● Consignes
1. Recopiez le passage du fil sur MediaCentral et Front Row qui va de « j'ai fait deux » jusqu'à « mais moins joli) », en substituant « extension » à « plug-in ».
2. Indiquez, s'il vous plaît, quelle société a annoncé MediaCentral d'après le fil sur MediaCentral et Front Row.

# MediaCentral et Front Row via Roméo



## p4bl0 (12 Janvier 2006)

Suite à cette news :


			
				actu MacG a dit:
			
		

> Equinux vient de faire quelques annonces, à commencer par l&#8217;annonce de MediaCentral, un gratuiciel, un logiciel qui rappelle furieusement un certain Front Row, mais qui, plus généreux, permet de lire les fichiers DivX, les Xvid, les différents MPEG, les fichiers DV, AVI, bref tout ce qui est lisible par défaut sur un Mac et qui sait encore diffuser les flux TV diffusés sur Internet


 pour ceux qui ont la flemme de cliquer :rateau:

j'ai fait deux plug-in pour roméo*, un pour Front Row (voir ici pour ceux qui n'ont pas un iMac G5 dernière génération ou Core Duo, merci à la réaction de Mindphazer) et un pour MediaCentral (à peu près équivalent à Front Row, mais moins joli)

● Informations fournies
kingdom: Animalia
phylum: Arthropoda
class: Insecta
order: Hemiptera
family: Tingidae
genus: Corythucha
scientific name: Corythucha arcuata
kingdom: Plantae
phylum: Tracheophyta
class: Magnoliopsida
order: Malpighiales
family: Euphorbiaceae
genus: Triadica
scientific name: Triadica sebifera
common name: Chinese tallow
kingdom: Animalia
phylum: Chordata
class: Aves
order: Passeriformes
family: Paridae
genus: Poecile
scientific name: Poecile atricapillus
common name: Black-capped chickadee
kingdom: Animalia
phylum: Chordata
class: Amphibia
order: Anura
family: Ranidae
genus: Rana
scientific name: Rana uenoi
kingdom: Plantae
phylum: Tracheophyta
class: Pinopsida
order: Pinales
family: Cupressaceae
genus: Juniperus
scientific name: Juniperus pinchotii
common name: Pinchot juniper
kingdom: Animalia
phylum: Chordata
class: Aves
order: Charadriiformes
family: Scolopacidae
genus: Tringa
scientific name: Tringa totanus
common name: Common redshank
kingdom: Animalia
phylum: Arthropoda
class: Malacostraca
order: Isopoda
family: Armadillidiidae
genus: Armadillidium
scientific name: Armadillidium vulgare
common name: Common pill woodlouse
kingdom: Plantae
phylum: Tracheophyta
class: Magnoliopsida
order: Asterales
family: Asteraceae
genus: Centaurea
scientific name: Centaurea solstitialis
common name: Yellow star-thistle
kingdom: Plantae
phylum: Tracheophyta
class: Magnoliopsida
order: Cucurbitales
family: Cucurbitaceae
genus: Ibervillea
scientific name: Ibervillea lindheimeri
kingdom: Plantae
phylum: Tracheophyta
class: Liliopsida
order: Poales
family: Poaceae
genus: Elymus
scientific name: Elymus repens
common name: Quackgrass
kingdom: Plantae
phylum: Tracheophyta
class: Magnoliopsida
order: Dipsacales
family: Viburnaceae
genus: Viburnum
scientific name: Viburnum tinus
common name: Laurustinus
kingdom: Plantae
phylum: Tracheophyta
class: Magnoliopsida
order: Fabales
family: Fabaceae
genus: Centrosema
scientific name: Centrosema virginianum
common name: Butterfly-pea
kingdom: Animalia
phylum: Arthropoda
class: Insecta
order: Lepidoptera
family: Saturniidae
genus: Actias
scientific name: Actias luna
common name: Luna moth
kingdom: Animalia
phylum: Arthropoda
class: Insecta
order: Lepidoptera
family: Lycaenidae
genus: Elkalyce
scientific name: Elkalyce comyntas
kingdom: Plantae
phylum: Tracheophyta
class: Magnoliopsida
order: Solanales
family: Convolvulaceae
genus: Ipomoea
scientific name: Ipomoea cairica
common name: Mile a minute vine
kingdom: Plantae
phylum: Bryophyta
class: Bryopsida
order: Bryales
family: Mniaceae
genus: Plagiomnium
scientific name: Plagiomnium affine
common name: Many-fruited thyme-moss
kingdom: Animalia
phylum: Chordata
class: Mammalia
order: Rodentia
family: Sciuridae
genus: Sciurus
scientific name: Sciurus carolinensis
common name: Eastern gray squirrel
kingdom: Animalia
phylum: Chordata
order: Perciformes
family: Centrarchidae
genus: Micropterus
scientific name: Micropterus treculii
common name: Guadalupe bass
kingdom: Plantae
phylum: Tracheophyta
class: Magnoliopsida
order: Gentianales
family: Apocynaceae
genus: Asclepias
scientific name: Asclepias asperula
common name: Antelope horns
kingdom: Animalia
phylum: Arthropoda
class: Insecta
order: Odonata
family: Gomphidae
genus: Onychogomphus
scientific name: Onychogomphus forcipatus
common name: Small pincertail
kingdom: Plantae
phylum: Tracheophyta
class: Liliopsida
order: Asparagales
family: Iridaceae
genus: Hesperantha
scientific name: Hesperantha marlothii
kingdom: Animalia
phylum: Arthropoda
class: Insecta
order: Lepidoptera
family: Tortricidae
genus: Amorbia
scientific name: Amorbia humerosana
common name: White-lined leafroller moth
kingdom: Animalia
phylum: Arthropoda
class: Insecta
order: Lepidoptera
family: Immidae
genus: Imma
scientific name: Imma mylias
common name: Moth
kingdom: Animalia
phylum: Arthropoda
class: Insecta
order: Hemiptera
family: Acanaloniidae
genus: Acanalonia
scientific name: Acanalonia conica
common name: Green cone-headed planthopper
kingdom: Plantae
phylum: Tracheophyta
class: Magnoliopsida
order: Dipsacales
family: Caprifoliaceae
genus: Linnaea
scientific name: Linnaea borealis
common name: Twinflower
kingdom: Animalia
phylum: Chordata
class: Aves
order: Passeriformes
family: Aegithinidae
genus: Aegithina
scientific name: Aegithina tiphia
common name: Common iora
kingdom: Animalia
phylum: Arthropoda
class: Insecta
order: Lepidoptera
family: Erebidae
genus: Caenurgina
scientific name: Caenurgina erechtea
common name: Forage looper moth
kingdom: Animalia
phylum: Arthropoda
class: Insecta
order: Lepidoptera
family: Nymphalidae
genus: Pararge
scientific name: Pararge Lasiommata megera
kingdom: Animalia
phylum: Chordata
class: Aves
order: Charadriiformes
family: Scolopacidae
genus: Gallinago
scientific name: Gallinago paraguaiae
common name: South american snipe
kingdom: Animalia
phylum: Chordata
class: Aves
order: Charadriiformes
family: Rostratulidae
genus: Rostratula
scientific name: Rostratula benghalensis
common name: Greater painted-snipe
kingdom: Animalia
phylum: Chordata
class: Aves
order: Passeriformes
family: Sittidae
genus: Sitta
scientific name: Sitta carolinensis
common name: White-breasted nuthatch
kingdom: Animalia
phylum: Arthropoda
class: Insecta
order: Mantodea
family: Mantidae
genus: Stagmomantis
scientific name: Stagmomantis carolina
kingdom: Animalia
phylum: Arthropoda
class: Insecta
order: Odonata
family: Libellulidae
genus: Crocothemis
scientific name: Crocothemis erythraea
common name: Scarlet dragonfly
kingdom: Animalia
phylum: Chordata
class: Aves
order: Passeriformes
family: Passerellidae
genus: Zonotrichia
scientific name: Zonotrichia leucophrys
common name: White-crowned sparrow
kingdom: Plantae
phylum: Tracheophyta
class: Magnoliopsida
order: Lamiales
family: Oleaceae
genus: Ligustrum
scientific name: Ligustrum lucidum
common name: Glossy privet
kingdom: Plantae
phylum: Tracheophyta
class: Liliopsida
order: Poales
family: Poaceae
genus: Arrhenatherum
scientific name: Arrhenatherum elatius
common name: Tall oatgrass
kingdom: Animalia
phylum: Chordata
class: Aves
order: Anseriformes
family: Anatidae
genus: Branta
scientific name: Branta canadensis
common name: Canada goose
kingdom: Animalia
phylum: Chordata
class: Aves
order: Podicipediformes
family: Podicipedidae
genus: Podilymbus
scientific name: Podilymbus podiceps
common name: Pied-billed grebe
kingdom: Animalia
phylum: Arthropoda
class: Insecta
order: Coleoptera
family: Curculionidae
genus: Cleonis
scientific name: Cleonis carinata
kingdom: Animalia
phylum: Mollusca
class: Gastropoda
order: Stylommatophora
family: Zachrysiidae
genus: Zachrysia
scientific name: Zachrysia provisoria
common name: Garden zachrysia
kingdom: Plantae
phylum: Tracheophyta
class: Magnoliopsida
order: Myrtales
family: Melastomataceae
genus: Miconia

● Résultats par tâche
1.
j'ai fait deux extension pour roméo*, un pour Front Row (voir ici pour ceux qui n'ont pas un iMac G5 dernière génération ou Core Duo, merci à la réaction de Mindphazer) et un pour MediaCentral (à peu près équivalent à Front Row, mais moins joli)

2. Equinux.